Výpravy na Východ

Fitzroy Maclean


Eastern Approaches. Sir Fitzroy Maclean’s famous account of his diplomatic and military career between 1937 and 1945 is published in Czech for the first time. Maclean’s adventurous narrative, delivered with unmistakable wit and personal charm, served as one of the models for Fleming’s series of James Bond novels.

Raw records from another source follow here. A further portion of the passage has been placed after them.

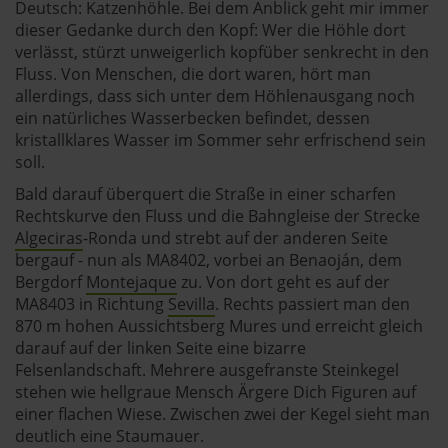
Deutsch: Katzenhöhle. Bei dem Anblick geht mir immer
dieser Gedanke durch den Kopf: Wer die Höhle dort
verlässt, stürzt unweigerlich kopfüber senkrecht in den
Fluss. Von Menschen, die dort waren, hört man
allerdings, dass sich unter dem Höhlenausgang noch
ein natürliches Wasserbecken befindet, dessen
kristallklares Wasser im Sommer sehr erfrischend sein
soll.
Bald darauf überquert die Straße in einer scharfen
Rechtskurve den Fluss und die Bahngleise der Strecke
Algeciras
-Ronda und strebt auf der anderen Seite
bergauf - nun als MA8402, vorbei an Benaoján, dem
Bergdorf
Montejaque
zu. Von dort geht es auf der
MA8403 in Richtung
Sevilla
. Rechts passiert man den
870 m hohen Aussichtsberg Mures und erreicht gleich
darauf auf der linken Seite eine bizarre
Felsenlandschaft. Mehrere ausgefranste Steinkegel
stehen wie hellgraue Mensch Ärgere Dich Figuren auf
einer flachen Wiese. Zwischen zwei der Kegel sieht man
deutlich eine Staumauer.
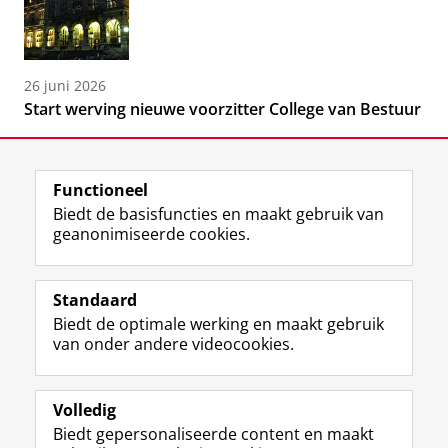
26 juni 2026
Start werving nieuwe voorzitter College van Bestuur
Functioneel
Biedt de basisfuncties en maakt gebruik van
geanonimiseerde cookies.
F
L
R
I
Y
Volg de RUG
a
i
S
n
o
Standaard
c
n
S
s
u
Biedt de optimale werking en maakt gebruik
e
k
-
t
T
Studiekiezers
van onder andere videocookies.
b
e
f
a
u
Maatschappij/bedrijven
o
d
e
g
b
o
I
e
r
e
Alumni
k
n
d
a
-
Volledig
p
-
R
m
k
Biedt gepersonaliseerde content en maakt
Over ons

Neznámé veledílo a jiné prózy

Povídky o umělcích

Honoré de Balzac

The Unknown Masterpiece and Other Stories. Besides the large novels that make up the so-called Human Comedy, Honoré de Balzac is the creator of a vast number of small-scale works, unknown masterpieces waiting to be rediscovered. The collection presents readers with five acclaimed stories about art and artists in which Balzac endowed a theme particularly close to his heart with a fusion of romance and realism.

Ledově modrá krev

Yuri Buida


Blue Blood. The book tells the story of Ida Zmoiro, whom Buida based on Soviet actress Valentina Karavaeva. “Actress” sounds glamorous, but Ida’s life is filled with pain: a brief marriage to an Englishman, an accident that ruins her film career by making her face look like a broken plate, the Stalinist repression, and the sudden appearance of a former husband’s wife and child. As Ida likes to say, “happiness makes you fat”. In this dark, Soviet-era transformation of a fairy tale, Buida creates his own myth of a bright soul in a world inhabited by drunkards, madmen and crooks. 

Dívky bez prostředků

Muriel Spark


The Girls of Slender Means.The novel that takes place “long ago in 1945, when all the nice people in England were poor, allowing for exceptions.”

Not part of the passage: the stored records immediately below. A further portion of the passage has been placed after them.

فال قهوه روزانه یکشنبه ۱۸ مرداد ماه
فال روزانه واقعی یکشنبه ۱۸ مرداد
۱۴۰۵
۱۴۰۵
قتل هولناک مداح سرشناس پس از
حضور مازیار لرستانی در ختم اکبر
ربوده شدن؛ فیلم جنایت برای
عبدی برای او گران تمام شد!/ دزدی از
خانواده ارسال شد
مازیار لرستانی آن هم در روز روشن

In the May of Teck Club – a London hostel ‘three times window shattered since 1940 but never directly hit’ – the young lady residents do their best to act as if the war never happened. They practice elocution, and jostle one another over suitors and a single Schiaparelli gown. But behind the girls’ giddy literary and amorous peregrinations they hide some tragically painful secrets and wounds.

Paní Curieová

Ève Curie



Madame Curie. The author narrates the story of Marie Skłodowska-Curie (1867–1934), the first woman scientist to win worldwide fame, and indeed, one of the great scientists of this century. Winner of two Nobel Prizes (for physics in 1903 and for chemistry in 1911), she performed pioneering studies with radium and contributed profoundly to the understanding of radioactivity.

Agnessa

Zpověď ženy stalinského čekisty

Mira Yakovenko, Agnessa Mironova


Agnessa. The Confession of the Wife of the Member of Stalin’s Secret Police. The recorded oral memories of Agnessa Mironova (1903-1982) is a must book for anybody who wants to know what was a personal life like under Stalinism. For the first time ever, Agnessa’s notes open the secret door into living rooms and boudoirs of Stalin’s “hangmen”, top-ranked Soviet secret police officers during the purges of the 1930-40s.

Balzac

Román jeho života

Stefan Zweig


Balzac. Novel of his life. Zweig devoted ten years of research and writing to Balzac, which he regarded as his crowning achievement. This late work reads like a picaresque novel, with Balzac’s quest for “a woman with a fortune” and recurrent episodes of the author chasing an elusive pot of gold driving the story. This biography of one classic author by another is filled with Zweig’s characteristic psychological insights.

Lilie v údolí

Honoré de Balzac


The Lily of the Valley. The book presents a long confession of a passionate love of a young man, Félix de Vandenesse, for a mature woman, Madame de Mortsauf. Unlike many others novels from La Comédie humaine that serve as a critique of social, political and moral conditions of his time, The Lily of the Valley depicts a timeless private theme of first love and its agony.